The Budget seeks to sustain and strengthen the growth impulses. The Government enunciates its Budget as a blueprint for the Amrit kaal, hinged on futuristic and inclusive economic growth. Of the four priorities that shape this vision, ‘Inclusive Development’ is one.
The growth in agriculture sector has the highest positive impact on poverty reduction. Any Budget is best evaluated by examining the continuity in policies and programmes highlighted in the previous Budget(s), linkage(s) among related ministries and departments and the harmony with the overall needs of the society. The Budget apropos agriculture and farmers’ welfare can be said to pass the muster from this perspective.
India’s agriculture is needed to meet nutritional security, generate jobs, create wealth for the farmers and ensure ecological sustainability. Diversification of production, integration of farm gates with markets for monetisation and expansion of the sector into bioeconomy-centric secondary agriculture contain the kernel of solution. The Budget attempts to address these issues, when the statements and allocations of different ministries/departments related to the agriculture sector are evaluated, and not just of the Ministry of Agriculture.
There is emphasis on diversification towards high value agriculture, as also deficit agri-commodities. While livestock sector has been growing at a CAGR of 8.15 per cent during 2014-15 to 2019-20 (at constant prices), the fishery sector has been registering an impressive double-digit average annual growth of 10.87 per cent since 2014-15. Supporting this momentum, the budgetary allocation for the Department of Animal Husbandry & Dairying is ₹3,198.84 crore (a 44.40 per cent rise compared to that of the previous year), and it goes up by more than 50 per cent to ₹2,118.47 crores vis-à-vis 2021-22, in the case of the Department of Fisheries. Simultaneously, the Department of Agriculture & Farmers’ Welfare continues with its upward trend (₹1,24,000 crore).
Deficit crop segments
Rightly is the attention paid to deficit crop segments — oil seeds and millets. India has been importing annually ₹70,000 crore worth edible oils. If domestic oilseeds and others sources like palm are encouraged, it is the Indian farmers who will gain. Millets are a rich source of the much-needed nutrients.
These two segments along with pulses are also climate-resilient, thus offering a win: win solution to India’s efforts in climate action. The millets will now be provided for post-harvest value addition, enhancing domestic consumption and branding their products for integration with supply chains. Promoting these deficit-crops is integral to the practice of smart agriculture.
Stepping of the Budget into smart agriculture is further galvanised by supplementing production technology with digital technology. The ensemble of digital technology including that of ‘Kisan Drones’ will take care of the plurality of issues all along the value chain. These encompass production planning, resource use efficiency and risks that arise from monsoons and markets, apart from the desired digitisation of land records and delivery of digital and high-tech services.
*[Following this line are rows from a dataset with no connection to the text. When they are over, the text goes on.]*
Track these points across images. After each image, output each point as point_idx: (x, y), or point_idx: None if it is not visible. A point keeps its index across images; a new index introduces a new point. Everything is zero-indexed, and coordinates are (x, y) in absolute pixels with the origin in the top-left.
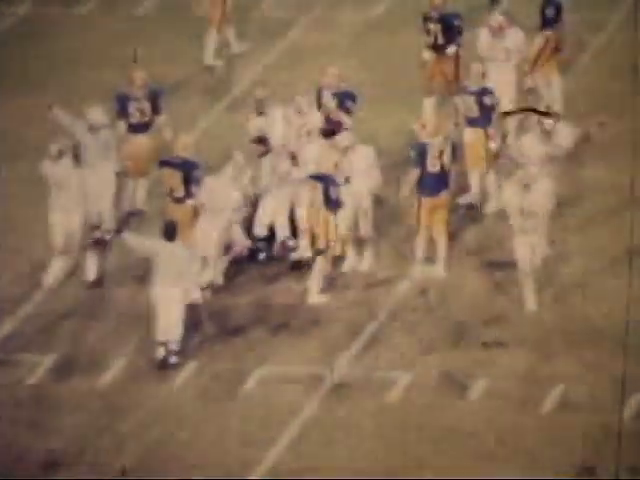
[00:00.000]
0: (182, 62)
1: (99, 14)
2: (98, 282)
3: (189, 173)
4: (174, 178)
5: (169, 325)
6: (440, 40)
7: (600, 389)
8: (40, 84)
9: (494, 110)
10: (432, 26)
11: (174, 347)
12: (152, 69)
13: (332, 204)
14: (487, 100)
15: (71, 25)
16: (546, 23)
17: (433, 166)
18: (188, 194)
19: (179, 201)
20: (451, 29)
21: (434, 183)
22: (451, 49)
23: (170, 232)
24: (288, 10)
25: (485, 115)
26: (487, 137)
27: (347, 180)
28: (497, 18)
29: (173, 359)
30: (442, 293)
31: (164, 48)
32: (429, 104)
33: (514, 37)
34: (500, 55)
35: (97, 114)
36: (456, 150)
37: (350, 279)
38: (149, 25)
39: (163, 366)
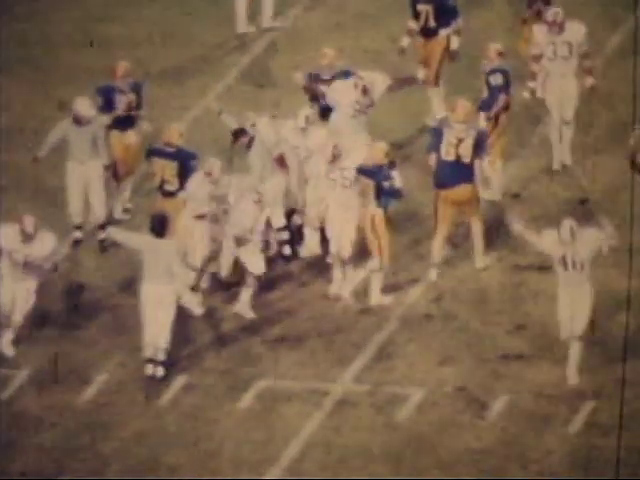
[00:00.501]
0: (169, 44)
1: None
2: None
3: (185, 163)
4: (168, 169)
5: (157, 330)
6: (431, 23)
7: (634, 407)
8: (13, 67)
9: (500, 91)
10: (423, 7)
11: (161, 357)
12: (135, 52)
13: (386, 197)
14: (492, 80)
15: (50, 3)
16: (537, 13)
17: (447, 154)
18: (182, 187)
19: (171, 195)
20: (445, 11)
21: (449, 173)
22: (444, 32)
23: (159, 227)
24: None
25: (491, 97)
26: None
27: (393, 165)
28: (553, 12)
29: (160, 371)
30: (459, 299)
31: (147, 29)
32: (436, 94)
33: (575, 30)
34: (561, 51)
35: (84, 106)
36: (482, 141)
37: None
38: (133, 4)
39: (149, 380)
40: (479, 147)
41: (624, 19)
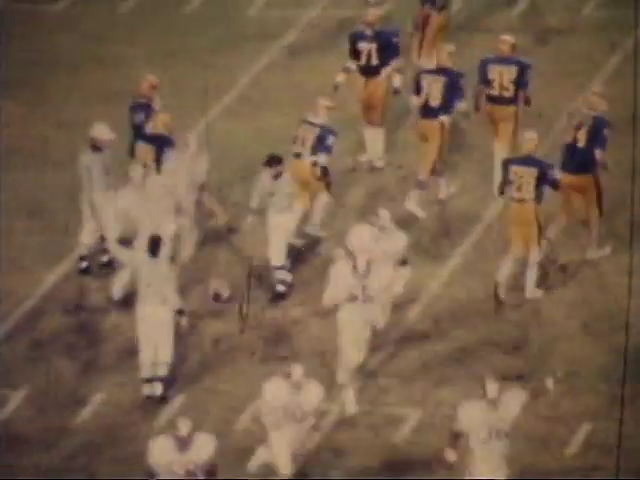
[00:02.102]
0: (169, 64)
1: (77, 11)
2: None
3: (161, 149)
4: (147, 153)
5: (155, 348)
6: (374, 61)
7: (632, 428)
8: (12, 87)
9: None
10: (365, 45)
11: (162, 372)
12: (136, 72)
13: (545, 186)
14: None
15: (48, 23)
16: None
17: (568, 135)
18: (159, 173)
19: None
20: (388, 49)
21: (567, 155)
22: (385, 71)
23: (154, 247)
24: (285, 9)
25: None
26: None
27: None
28: None
29: (158, 388)
30: (456, 319)
31: (148, 48)
32: (379, 133)
33: None
34: None
35: (103, 131)
36: (599, 129)
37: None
38: (132, 23)
39: (146, 401)
40: (596, 135)
41: (623, 40)
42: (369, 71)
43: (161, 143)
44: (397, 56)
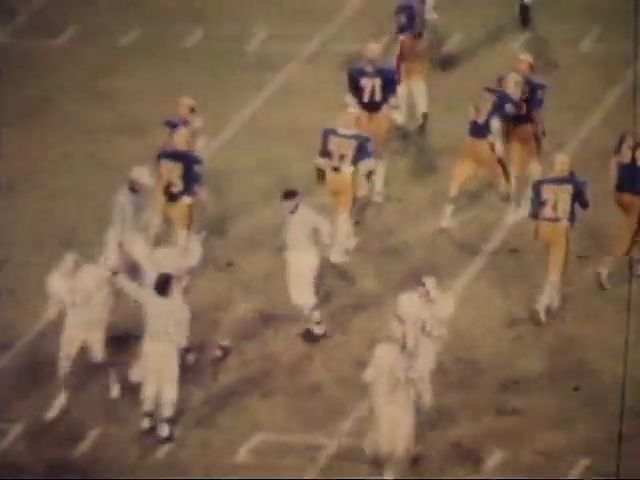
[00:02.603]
0: (169, 97)
1: (79, 45)
2: None
3: (190, 167)
4: (174, 171)
5: (160, 385)
6: (378, 97)
7: (630, 463)
8: (15, 120)
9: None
10: (367, 81)
11: (167, 413)
12: (137, 105)
13: (578, 206)
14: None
15: (49, 57)
16: (401, 29)
17: (625, 156)
18: (186, 190)
19: (175, 198)
20: (389, 85)
21: (625, 175)
22: (386, 106)
23: (163, 286)
24: (285, 43)
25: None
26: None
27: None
28: None
29: (165, 430)
30: (455, 354)
31: (149, 81)
32: (379, 167)
33: None
34: None
35: (143, 175)
36: None
37: (352, 335)
38: (133, 57)
39: (145, 434)
40: None
41: (622, 74)
42: (372, 107)
43: (189, 161)
44: (395, 93)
The increasing volumes of marketable surpluses will get better monetised with the continuing support to mobilisation of farmers and aggregation of farm-produce through FPOs. The budgetary allocation gets strengthened with blended capital to be raised under the co-investment model facilitated through NABARD. The spin-off effect of financing the agricultural and rural entrepreneurial start-ups linked to farm produce value chains will extend the footprints of agriculture into secondary agriculture.
This finds adequate support in the higher allocations for the Ministry of Food Processing Industries (a jump of more than 125 per cent); and various initiatives committed in favour of the MSME sector, including the Credit Guarantee Trust Fund for Micro & Small Enterprises (CGTMSE), that expands the credit size to ₹200,000 crore. The resulting growth of secondary agriculture and bioeconomy, will generate supplementary jobs and incomes besides stimulating an eco-friendlier developmental approach.
Making a strong bid for energy transition and climate action, specific references are made to solar power, circular economy, carbon neutral economy, and promotion of agro forestry and private forestry. If the targeted 5-7 per cent biomass pellets come to be co-fired in thermal power plants, along with savings of carbon di-oxide, there will be opportunities for extra income to the farmers and jobs for the locals.
The commitment to fund Ken-Betwa River linking project, besides five others, as and when a consensus is reached will benefit poorly endowed regions. This will add to the objective of harvesting utilisable water in the country under the ongoing AIBP programme of the Ministry of Jal Shakti.
The government’s focus is on higher capital investment through convergence of budgetary and non-budgetary financial sources by way of sinking up the policies and programmes of various ministries. The Railways, for example, intends to develop infrastructure for small farmer produce. It is such cohesive inter-ministerial approach that will enhance capital use efficiency, which has a great bearing on agricultural growth rate. The vision of the government for transitioning agriculture as an employment creating, income generating and sustainable entrepreneurial system even as it meets the food and nutrition security is well borne out by the Budget.